Горе, причиненное мне охлаждением г-жи д’Удето, и уверенность в том, что я его не заслужил, привели меня к странному решению пожаловаться на нее самому Сен-Ламберу. В ожидании ответа на мое письмо к нему я накинулся на развлечения, которых мне следовало бы искать раньше. В Шевретте стали устраивать празднества; я писал для них музыку. Желание блеснуть перед г-жой д’Удето ее любимым талантом возбуждало мое вдохновение; его оживляла и другая причина: стремление показать, что автор «Деревенского колдуна» знает музыку; я давно замечал, что кто-то втайне старается сделать это сомнительным, по крайней мере в отношении композиции. Мой дебют в Париже, испытания, которым я там неоднократно подвергался в доме г-на Дюпена и у г-жи де ла Поплиньер, вся музыка, сочиненная мною там за четырнадцать лет, среди самых знаменитых артистов и у них на глазах, наконец, опера «Галантные музы», даже «Колдун», а также мотет, написанный мною для мадемуазель Фель и спетый ею в Духовном концерте{357}, мои частые беседы об этом прекрасном искусстве с величайшими мастерами – все, казалось, должно было помешать возникновению подобного сомнения или рассеять его. Тем не менее оно существовало даже в Шевретте, и я увидел, что и г-н д’Эпине не свободен от него. Притворяясь, будто не замечаю этого, я взялся сочинить мотет по случаю освящения часовни в Шевретте и просил г-на д’Эпине снабдить меня текстом по своему выбору. Он поручил де Линану, гувернеру своего сына, составить текст. Де Линан подобрал слова, подходящие к сюжету, и через неделю, после того как мне их дали, мотет был закончен. На этот раз досада была моим Аполлоном, и никогда еще такая звучная музыка не выходила из-под моего пера. Слова начинаются так: Ессе sedes hic Tonantis[45]. Торжественность вступления соответствует словам[46], и во всем мотете красота напева такова, что поразила всех. Я писал для полного оркестра. Г-н д’Эпине собрал лучших оркестрантов. Г-жа Бруна, итальянская певица, пела мотет, и под хороший аккомпанемент. Мотет имел такой успех, что его потом давали в Духовном концерте и, несмотря на тайные козни и негодное исполненье, он два раза вызвал аплодисменты.
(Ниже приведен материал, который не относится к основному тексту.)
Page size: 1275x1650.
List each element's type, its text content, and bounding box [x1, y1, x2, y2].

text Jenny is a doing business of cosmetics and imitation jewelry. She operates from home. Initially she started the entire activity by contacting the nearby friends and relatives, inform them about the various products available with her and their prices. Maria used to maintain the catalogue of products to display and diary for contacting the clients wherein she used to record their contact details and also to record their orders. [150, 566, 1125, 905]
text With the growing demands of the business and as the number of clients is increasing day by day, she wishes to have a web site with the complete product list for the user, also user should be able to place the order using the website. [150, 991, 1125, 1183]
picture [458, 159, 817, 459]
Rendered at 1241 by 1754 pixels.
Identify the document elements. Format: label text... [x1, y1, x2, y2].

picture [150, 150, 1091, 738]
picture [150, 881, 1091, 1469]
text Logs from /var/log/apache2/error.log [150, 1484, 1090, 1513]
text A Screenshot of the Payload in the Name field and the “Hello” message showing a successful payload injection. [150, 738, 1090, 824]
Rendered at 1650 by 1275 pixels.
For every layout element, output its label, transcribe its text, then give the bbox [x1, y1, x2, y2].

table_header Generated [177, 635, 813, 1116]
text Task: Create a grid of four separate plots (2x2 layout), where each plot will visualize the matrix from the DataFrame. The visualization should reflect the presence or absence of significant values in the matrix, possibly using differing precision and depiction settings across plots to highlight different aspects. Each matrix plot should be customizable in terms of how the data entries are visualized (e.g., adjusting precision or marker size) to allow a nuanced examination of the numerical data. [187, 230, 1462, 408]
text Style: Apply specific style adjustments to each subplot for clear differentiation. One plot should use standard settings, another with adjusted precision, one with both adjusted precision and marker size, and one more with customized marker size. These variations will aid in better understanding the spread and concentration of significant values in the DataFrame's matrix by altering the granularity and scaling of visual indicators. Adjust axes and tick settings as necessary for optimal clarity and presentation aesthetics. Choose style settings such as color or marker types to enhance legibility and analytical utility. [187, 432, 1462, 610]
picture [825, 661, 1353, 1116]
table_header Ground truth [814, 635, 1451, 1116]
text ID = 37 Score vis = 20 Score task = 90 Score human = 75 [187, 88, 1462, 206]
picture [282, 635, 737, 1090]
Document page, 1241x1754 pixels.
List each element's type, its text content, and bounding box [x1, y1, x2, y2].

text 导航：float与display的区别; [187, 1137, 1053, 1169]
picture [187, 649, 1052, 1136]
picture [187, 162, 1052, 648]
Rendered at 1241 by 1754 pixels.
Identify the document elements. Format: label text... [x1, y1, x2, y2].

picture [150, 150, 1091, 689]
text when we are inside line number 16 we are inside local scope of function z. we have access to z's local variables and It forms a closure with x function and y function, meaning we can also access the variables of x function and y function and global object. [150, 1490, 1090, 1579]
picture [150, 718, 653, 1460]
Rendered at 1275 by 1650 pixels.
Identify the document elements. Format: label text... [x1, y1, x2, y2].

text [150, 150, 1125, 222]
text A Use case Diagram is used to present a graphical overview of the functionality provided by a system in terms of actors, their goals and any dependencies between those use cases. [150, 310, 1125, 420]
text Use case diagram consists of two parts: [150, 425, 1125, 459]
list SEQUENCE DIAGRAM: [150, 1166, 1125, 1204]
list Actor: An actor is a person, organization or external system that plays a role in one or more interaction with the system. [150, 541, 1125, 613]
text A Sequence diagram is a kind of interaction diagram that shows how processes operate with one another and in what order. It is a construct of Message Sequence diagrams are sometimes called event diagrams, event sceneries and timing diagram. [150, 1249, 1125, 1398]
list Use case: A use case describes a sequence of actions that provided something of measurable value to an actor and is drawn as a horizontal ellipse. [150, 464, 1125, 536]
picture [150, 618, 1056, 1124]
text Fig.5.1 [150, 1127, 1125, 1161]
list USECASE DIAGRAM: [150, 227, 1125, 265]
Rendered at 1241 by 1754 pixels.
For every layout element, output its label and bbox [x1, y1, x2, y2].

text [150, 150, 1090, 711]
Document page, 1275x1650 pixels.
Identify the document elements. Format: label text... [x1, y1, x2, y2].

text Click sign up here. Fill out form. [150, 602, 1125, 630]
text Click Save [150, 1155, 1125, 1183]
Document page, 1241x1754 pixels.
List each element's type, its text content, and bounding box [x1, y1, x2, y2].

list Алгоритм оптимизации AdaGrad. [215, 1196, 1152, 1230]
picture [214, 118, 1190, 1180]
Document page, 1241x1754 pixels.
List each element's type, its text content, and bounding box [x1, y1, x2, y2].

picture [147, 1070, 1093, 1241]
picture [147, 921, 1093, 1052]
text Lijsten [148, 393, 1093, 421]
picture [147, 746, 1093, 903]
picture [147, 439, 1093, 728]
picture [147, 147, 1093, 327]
Для празднования именин г-на д’Эпине я подал мысль о постановке особого рода пьесы – полудрамы-полупантомимы; ее написала г-жа д’Эпине, а я сочинил музыку. Гримм, приехав, услыхал о моих успехах в гармонии. Через час о них уже не было речи; но по крайней мере – насколько мне известно – больше не поднимался вопрос о том, знаю ли я композицию.